JBoss Community Archive (Read Only)

ModeShape 5

Binary values

A common use for repositories is to manage (among other things) files, so ModeShape is now capable of handling even extremely large binary values that are larger than available memory. This is because ModeShape never loads the whole value onto the heap, but instead streams the value to and from the persistent store. And you can configure where ModeShape stores the binary values independently of where the rest of the content is stored.

How it works

The key to understanding how ModeShape manages the Binary values is to remember how the JCR API exposes them.
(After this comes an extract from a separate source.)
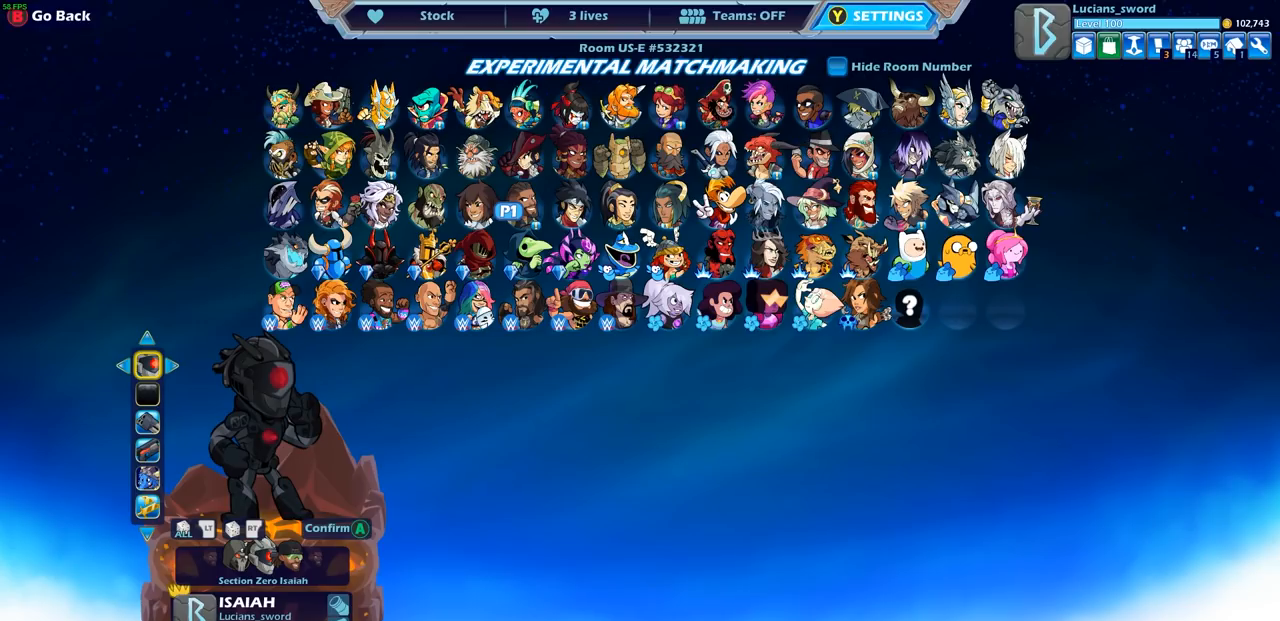
{"buttons": [], "left_stick": "center", "right_stick": "center", "events": []}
To set a property to a Binary value, the JCR client creates the javax.jcr.Binary instance from the binary stream:

javax.jcr.Session session = ...
javax.jcr.ValueFactory factory = session.getValueFactory();

// Create the binary value ...
java.io.InputStream stream = ...
javax.jcr.Binary binary = factory.createBinary(stream);

// Use the binary value ...
javax.jcr.Property property = ...
property.setValue(binary);

// Save the changes ...
session.save();

Then, to access the binary content, the JCR client gets the property, gets the binary value(s), and then obtains the binary value's InputStream:

javax.jcr.Property property = ...
javax.jcr.Binary binary = property.getValue().getBinary();
java.io.InputStream stream = binary.getStream();
// Use the stream ...

When ModeShape creates the actual javax.jcr.Binary value, it reads the supplied java.io.InputStream and immediately stores the content in the repository's binary storage area, which then returns a Binary instance that contains a pointer to the persisted binary content. When needed, that Binary instance (or another one obtained at a later time) obtains from the binary storage area the InputStream for the content and simply returns it.

Note that the same Binary value can be read from one property and set on any other properties:

javax.jcr.Session session = ...

// Get the Binary value from one property ...
javax.jcr.Property property = ...
javax.jcr.Binary binary = property.getValue().getBinary();

// And set it as the value for other properties ...
javax.jcr.Property property = ...
property.setValue(binary);

// Save the changes ...
session.save();

This works because the Binary value contains only the pointer to the binary content, copying or reusing the Binary objects is very efficient and lightweight. It also works because of what ModeShape uses for the pointers.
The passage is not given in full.